Like the WebKit folks and the HHVM folks before them: dynamic languages have enough complexity that you often get most of the win from a “basic compilation” (compared to say C/C++) so after you’ve proven out what you need, you roll your own.
Shelling out though would be strictly worse than the LLVM in-memory approach, since it gets you no additional benefit (in some ways it’s harder, since you can’t just say “jump to this address”), you lose a lot of upside (custom passes, letting you tune optimizations and instruction selection beyond simply -O0, -O1, etc.), and then you get to require users to have a compiler on their box.
I’d personally look at nanojit or the other JIT libraries before shelling out to a regular compiler.
On top of that, I don't see for what google would have had an obligation to pay.
Contradiction: Google broke some imaginary copyright by re-implementing APIs, but Google is bad because the re-implementation was not 100% equal to the original causing fragmentation. Either the fragmentation was harmful, then the API copyright was the problem. Or the API copyright violation was the problem, then fragmentation was the explicit goal and Google's try to minimize it the problem. Both can't be true at the same time outside lawyer lala land.
1 - Google did not pay for Java licenses, when it should. Even Andy Rubin admits that on his emails.

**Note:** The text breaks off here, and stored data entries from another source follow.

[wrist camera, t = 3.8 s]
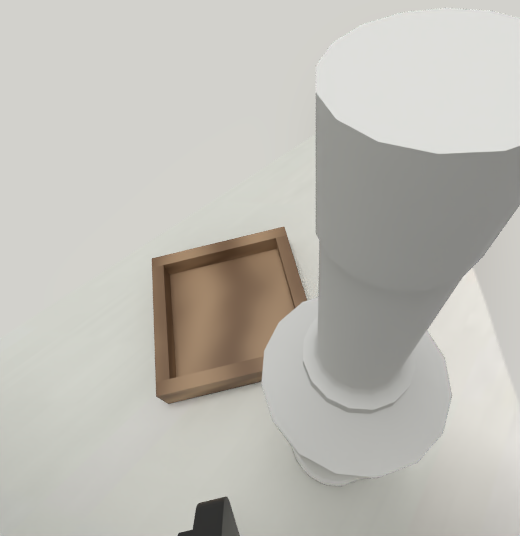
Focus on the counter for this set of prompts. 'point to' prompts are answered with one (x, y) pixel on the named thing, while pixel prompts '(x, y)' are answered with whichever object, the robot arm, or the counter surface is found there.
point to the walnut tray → (220, 312)
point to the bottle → (395, 233)
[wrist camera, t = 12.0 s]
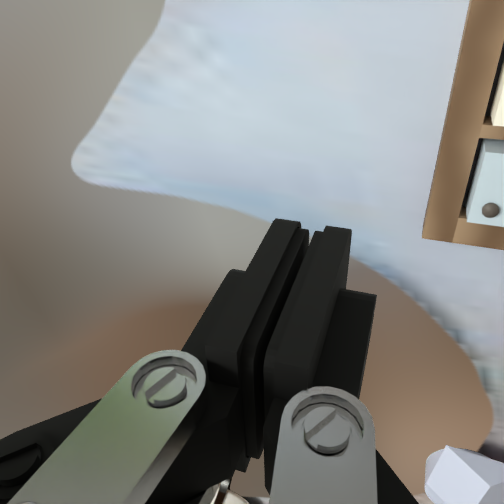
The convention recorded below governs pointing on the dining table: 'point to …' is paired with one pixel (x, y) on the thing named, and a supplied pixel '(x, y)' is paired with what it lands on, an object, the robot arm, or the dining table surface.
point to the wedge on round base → (463, 477)
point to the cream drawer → (498, 101)
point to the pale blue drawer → (487, 185)
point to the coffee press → (227, 495)
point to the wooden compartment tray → (467, 130)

2 - To this day Android is not Java SE compliant, thus creating a fragmentation between Android Java and Java. Just like Sun managed to prevent with J++
3 - Being a Java license as Google avoided to be, and still isn't (many Java APIs are not yet available on Android), would have required Android to be fully Java SE compliant
So to conclude, Google tricked Sun and fragmented the Java eco-system.
They should pay and provide a 100% Java SE compliant implementation, or be honest about it and fully migrate to Kotlin, Dart or whatever they feel like it.
Code doesn't even need to be "hot" to make it worth it. WebKit switches from interpreter to cheap baseline compilation, without an specular optimizations or type information, after only 6 calls of a function: https://webkit.org/blog/3362/introducing-the-webkit-ftl-jit/
This article literally describes how baseline JIT is worth it simply to remove the bytecode VM dispatch overhead.
Relevant post here:
https://rfk.id.au/blog/entry/pypy-js-faster-than-cpython/
A simple JIT can get you to the point where you reliably outperform a bytecode interpreter for certain types of code. What takes a lot more engineering effort is reliably performing at least as fast as a bytecode VM for all types of code.
PyPy is a much more ambitious design, completely replacing CPython, and using an unusual JIT scheme of tracing the interpreter itself and trying to produce an interpreter optimized for particular traces of your code.
It was much harder for that approach to reach the same level of general performance than it seems to have been for CRuby & MJIT.